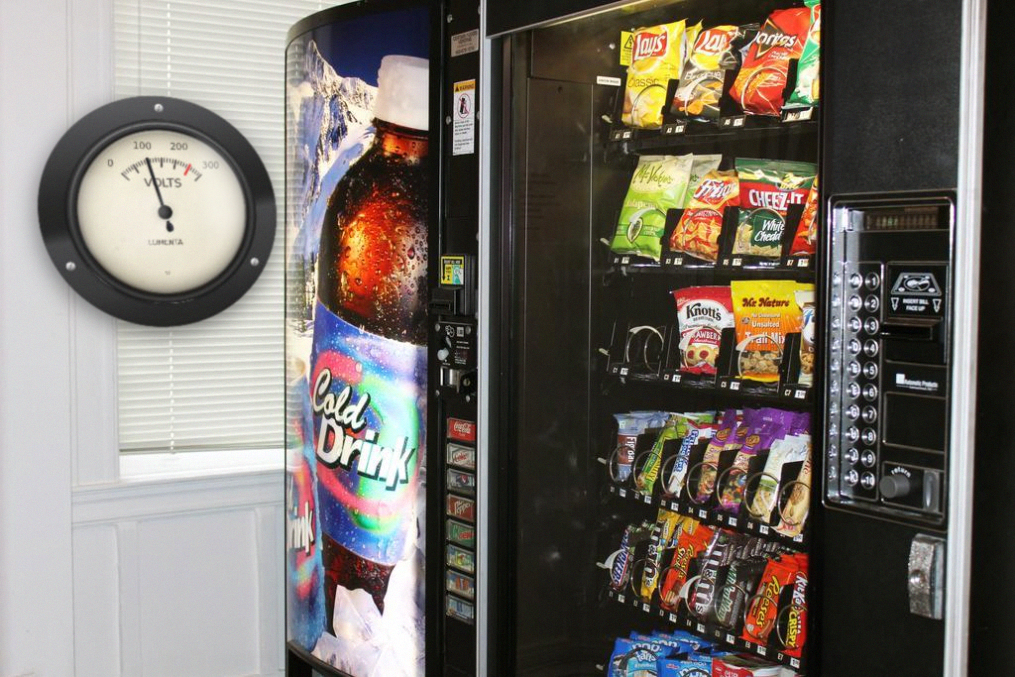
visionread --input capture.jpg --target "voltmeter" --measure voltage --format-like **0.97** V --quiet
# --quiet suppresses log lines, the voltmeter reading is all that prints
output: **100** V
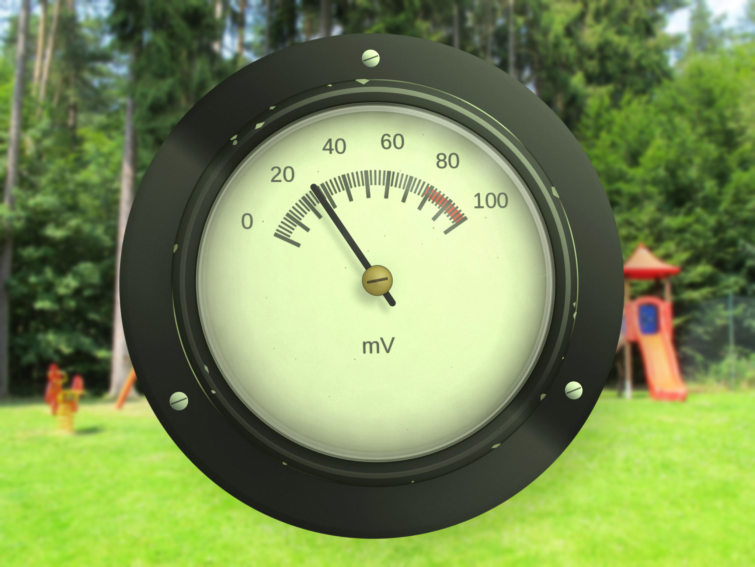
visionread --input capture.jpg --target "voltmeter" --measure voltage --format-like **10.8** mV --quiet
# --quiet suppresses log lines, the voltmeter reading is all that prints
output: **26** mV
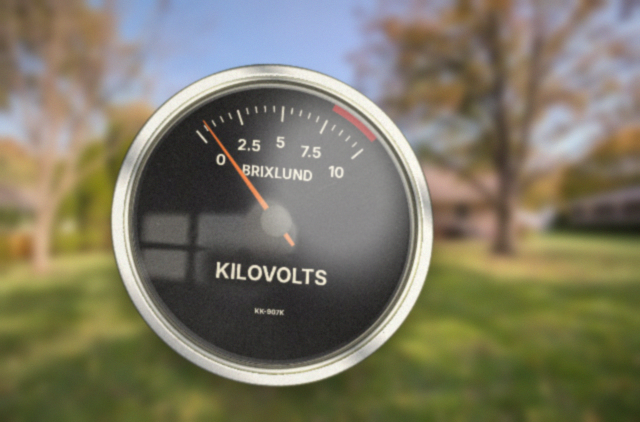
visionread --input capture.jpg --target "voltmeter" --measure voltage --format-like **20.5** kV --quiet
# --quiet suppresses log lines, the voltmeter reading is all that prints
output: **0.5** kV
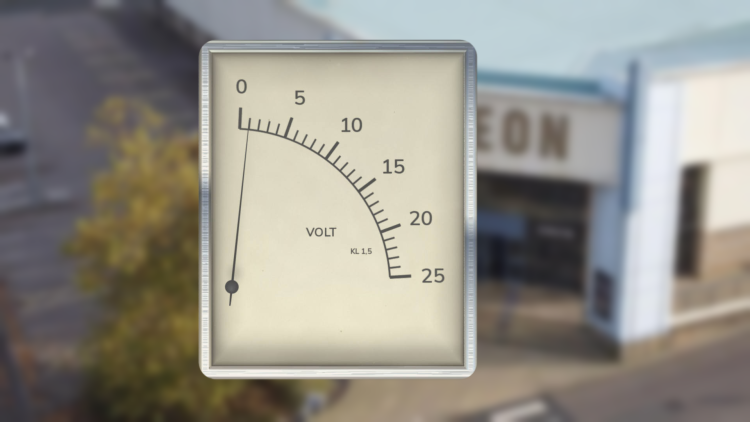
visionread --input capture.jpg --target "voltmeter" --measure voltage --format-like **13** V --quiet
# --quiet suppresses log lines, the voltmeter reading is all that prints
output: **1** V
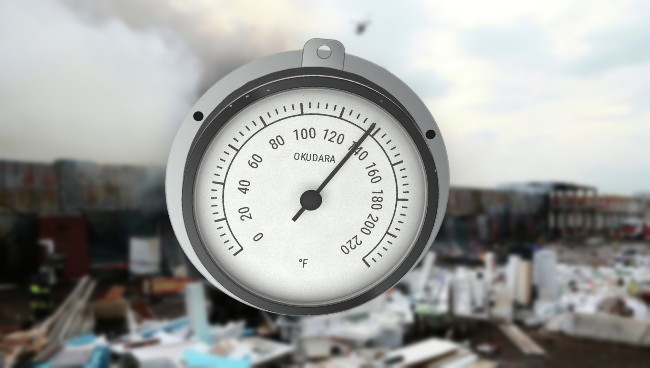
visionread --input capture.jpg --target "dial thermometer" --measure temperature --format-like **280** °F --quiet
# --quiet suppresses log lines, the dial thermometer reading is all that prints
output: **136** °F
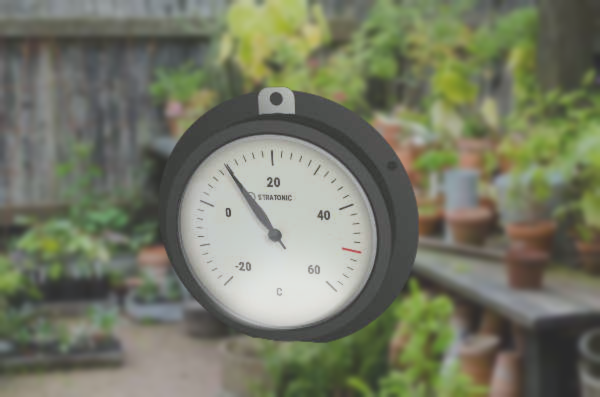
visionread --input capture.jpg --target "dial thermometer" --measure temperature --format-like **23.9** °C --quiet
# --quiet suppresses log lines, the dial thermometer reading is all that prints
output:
==
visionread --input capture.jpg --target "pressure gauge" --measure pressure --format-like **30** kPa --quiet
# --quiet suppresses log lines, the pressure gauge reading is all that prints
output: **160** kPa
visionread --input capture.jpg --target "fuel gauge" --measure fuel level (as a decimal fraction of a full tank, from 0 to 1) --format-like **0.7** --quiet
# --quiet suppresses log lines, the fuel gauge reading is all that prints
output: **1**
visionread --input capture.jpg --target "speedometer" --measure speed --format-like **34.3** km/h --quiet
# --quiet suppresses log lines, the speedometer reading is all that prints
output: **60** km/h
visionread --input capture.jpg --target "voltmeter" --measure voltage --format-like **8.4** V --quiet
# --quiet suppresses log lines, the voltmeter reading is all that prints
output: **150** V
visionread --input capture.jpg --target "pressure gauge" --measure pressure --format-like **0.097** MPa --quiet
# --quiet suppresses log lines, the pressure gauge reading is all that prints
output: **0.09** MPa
--
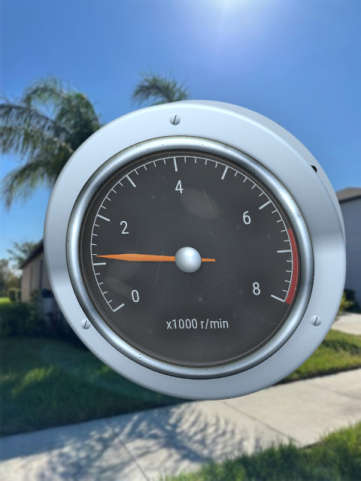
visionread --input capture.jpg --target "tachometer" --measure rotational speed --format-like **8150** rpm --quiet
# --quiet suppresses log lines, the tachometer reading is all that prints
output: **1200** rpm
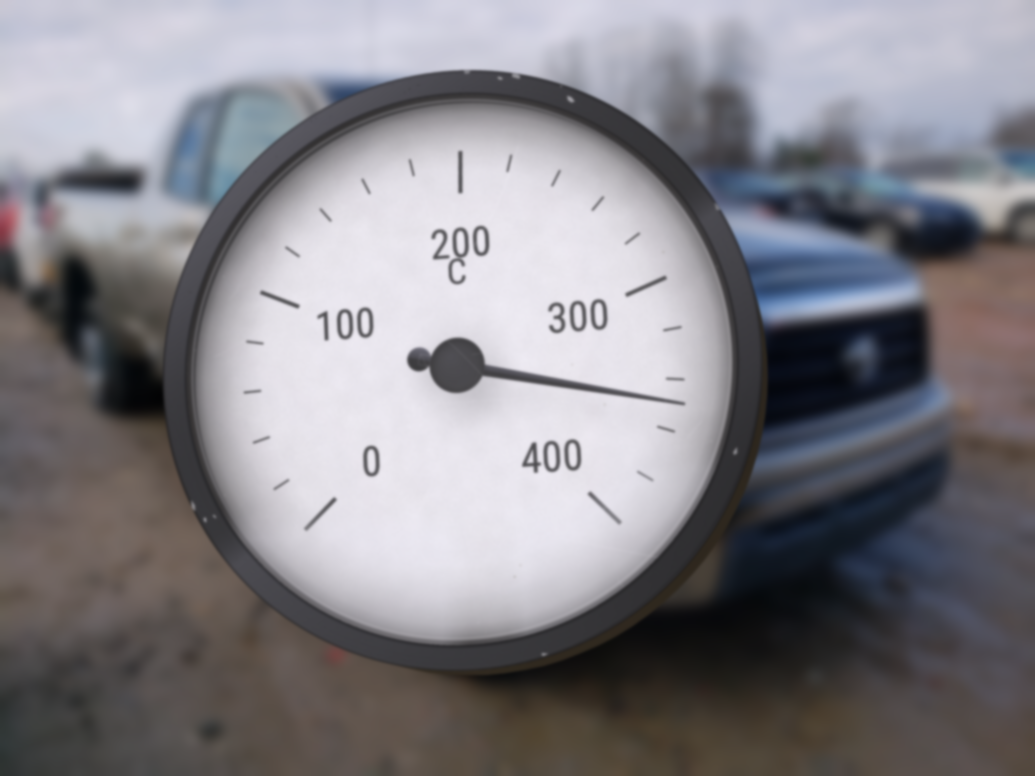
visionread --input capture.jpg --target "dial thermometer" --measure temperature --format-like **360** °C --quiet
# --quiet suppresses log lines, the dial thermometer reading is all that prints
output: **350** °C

Exercise description
Could you swap "voltmeter" for "multimeter" in the material, starting at the line with "--format-like **0.97** V --quiet" and ending at the line with "output: **136** °F", and give only those lines back without the pictures?

Task answer
visionread --input capture.jpg --target "multimeter" --measure voltage --format-like **0.97** V --quiet
# --quiet suppresses log lines, the multimeter reading is all that prints
output: **100** V
visionread --input capture.jpg --target "multimeter" --measure voltage --format-like **10.8** mV --quiet
# --quiet suppresses log lines, the multimeter reading is all that prints
output: **26** mV
visionread --input capture.jpg --target "multimeter" --measure voltage --format-like **20.5** kV --quiet
# --quiet suppresses log lines, the multimeter reading is all that prints
output: **0.5** kV
visionread --input capture.jpg --target "multimeter" --measure voltage --format-like **13** V --quiet
# --quiet suppresses log lines, the multimeter reading is all that prints
output: **1** V
visionread --input capture.jpg --target "dial thermometer" --measure temperature --format-like **280** °F --quiet
# --quiet suppresses log lines, the dial thermometer reading is all that prints
output: **136** °F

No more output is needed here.